Iran busts Mossad spy network planning to target its defense industry
Iran’s Intelligence Ministry has identified and arrested members of a spy network who were planning to sabotage the country’s defense industry through front companies and security marketing.
Iran’s Tasnim news agency reported on Sunday that Iran’s intelligence forces uncovered a plot by a Mossad espionage network to gather information from Iranian knowledge-based companies that cooperate with Iran’s defense industries.
The Israeli regime’s Mossad spy agency hired data broker Frank Genin, who introduced himself as the chief of a spare parts manufacturer company and was able to contact several Iranian companies and employees, the report said.
The Mossad agent then invited his coworkers to a seminar in Malaysia, where he introduced them to another Mossad agent, Hadrien Lavaux.
As a cover-up, Lavaux has been the managing director of Triple A Industries, an Aerospace advanced alloys and composites company that was established in Singapore in 2017. Since then, the company started communicating with Iranian companies that provide carbon fibers, resin, and other metal alloys.
It is worth mentioning that Triple A Industries’ website says that Frank Genin is the chairman of the company, which explains the close cooperation between Genin and Lavaux.
Lavaux’s associates in Iran attended different exhibitions, monitored scientific conferences, and identified the latest needs of Iran’s defense industries.
According to the report, they later began to identify the chiefs, salespersons and important employees in companies that are active in the field of defense industries.

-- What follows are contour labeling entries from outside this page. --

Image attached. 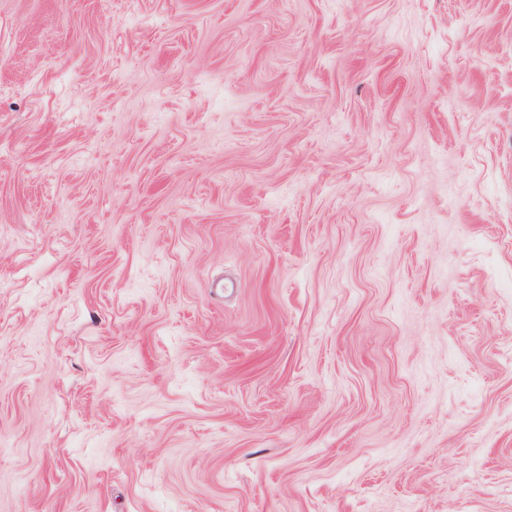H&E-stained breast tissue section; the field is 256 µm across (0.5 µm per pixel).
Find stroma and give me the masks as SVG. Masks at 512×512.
<instances>
[{"instance_id": "stroma-1", "label": "stroma", "mask_w": 512, "mask_h": 512, "mask_svg": "<svg viewBox=\"0 0 512 512\" xmlns=\"http://www.w3.org/2000/svg\"><path fill=\"white\" fill-rule=\"evenodd\" d=\"M0 512H512V0H0Z\"/></svg>"}]
</instances>
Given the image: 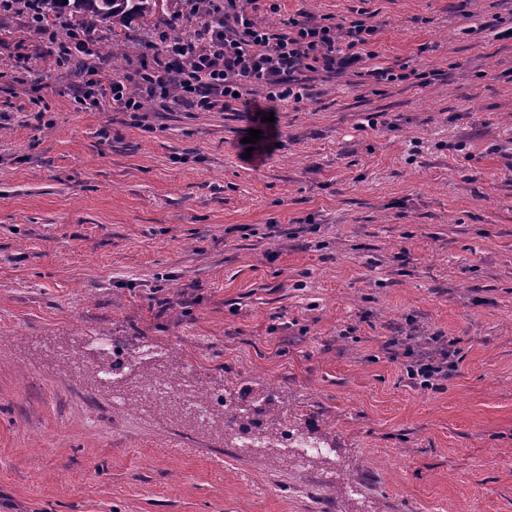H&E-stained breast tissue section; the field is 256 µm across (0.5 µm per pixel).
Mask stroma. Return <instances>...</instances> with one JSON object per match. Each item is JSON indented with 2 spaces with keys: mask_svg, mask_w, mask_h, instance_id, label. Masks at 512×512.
<instances>
[{
  "mask_svg": "<svg viewBox=\"0 0 512 512\" xmlns=\"http://www.w3.org/2000/svg\"><path fill=\"white\" fill-rule=\"evenodd\" d=\"M371 16L382 64L308 99L149 112L37 60L0 13V512H512V0H250ZM261 132L254 148L244 137ZM110 333L201 385H265L336 446L232 454L220 426L115 410L61 371ZM461 348L440 389L393 336Z\"/></svg>",
  "mask_w": 512,
  "mask_h": 512,
  "instance_id": "obj_1",
  "label": "stroma"
}]
</instances>
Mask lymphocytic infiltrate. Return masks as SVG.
<instances>
[{"label": "lymphocytic infiltrate", "mask_w": 512, "mask_h": 512, "mask_svg": "<svg viewBox=\"0 0 512 512\" xmlns=\"http://www.w3.org/2000/svg\"><path fill=\"white\" fill-rule=\"evenodd\" d=\"M215 7L224 15L222 24L198 27L180 47L167 42L140 68L109 81L113 102L135 117L146 97L164 110L227 112L241 103L247 87L264 89L268 100L298 104L309 96L312 74L342 75L360 64L376 82L397 79L392 67L378 63L371 47L375 28L364 20L351 21L342 32L295 19L276 29L255 22L239 0H216ZM458 353L456 341H447L438 353L407 365V374L438 388Z\"/></svg>", "instance_id": "f902f5d3"}]
</instances>
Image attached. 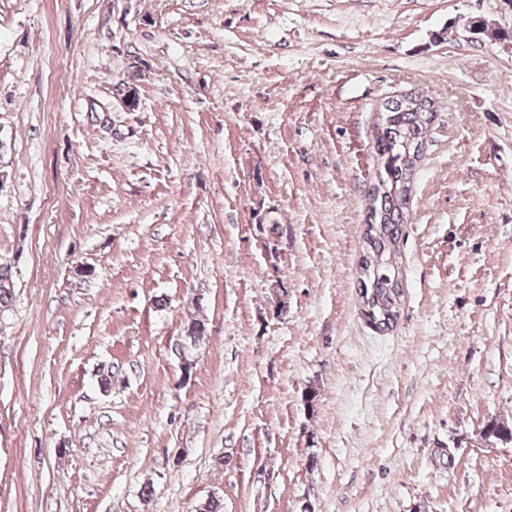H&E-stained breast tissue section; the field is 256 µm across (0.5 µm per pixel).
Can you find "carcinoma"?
I'll use <instances>...</instances> for the list:
<instances>
[{"label":"carcinoma","mask_w":512,"mask_h":512,"mask_svg":"<svg viewBox=\"0 0 512 512\" xmlns=\"http://www.w3.org/2000/svg\"><path fill=\"white\" fill-rule=\"evenodd\" d=\"M436 112L433 101L411 92L387 99L375 125L373 149L379 163L364 224L358 291L363 316L377 331L392 328L398 320L403 296L398 261L401 226ZM485 433L490 441L512 440V427L497 421L489 422Z\"/></svg>","instance_id":"obj_1"}]
</instances>
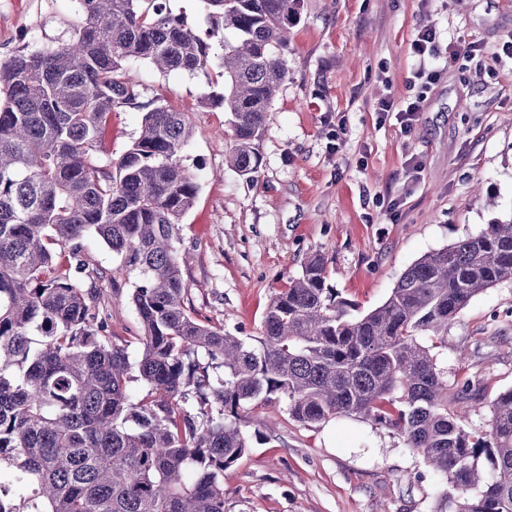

These employees were invited to multiple front conferences abroad, including in Turkey, Hungary, Oman and Georgia, and their trips were fully covered.
However, Iran’s intelligence forces had kept a close eye on these trips and were able to track down the network.
Mossad has upped its espionage activity in the past few months and has been involved in a covert war against Iran by supporting terrorist attacks and violent riots across the country.
Iran’s foes, mainly the Israeli apartheid regime and the US, have also been engaged in an attempt to spy on and sabotage Iran’s defense industry.
The cornerstone of the Iranian defense strategy is its missile program, which emerged after Iran learned the art of reverse engineering on missiles it had acquired from Libya in the thick of the imposed Iraqi war in the 1980s.
Summing up the advances, the Islamic Revolution Guards Corps (IRGC) says Iran currently produces hypersonic missiles all on its own.
Iran realized the importance of military independence through over four decades of sanctions, including during Iraq’s eight-year war, when world powers did not even supply Iran with barbed wires, let alone weapons.
The Islamic Republic maintains that given Washington’s permanent strategy of military threats against Tehran, it has no choice but to build up its defense capabilities.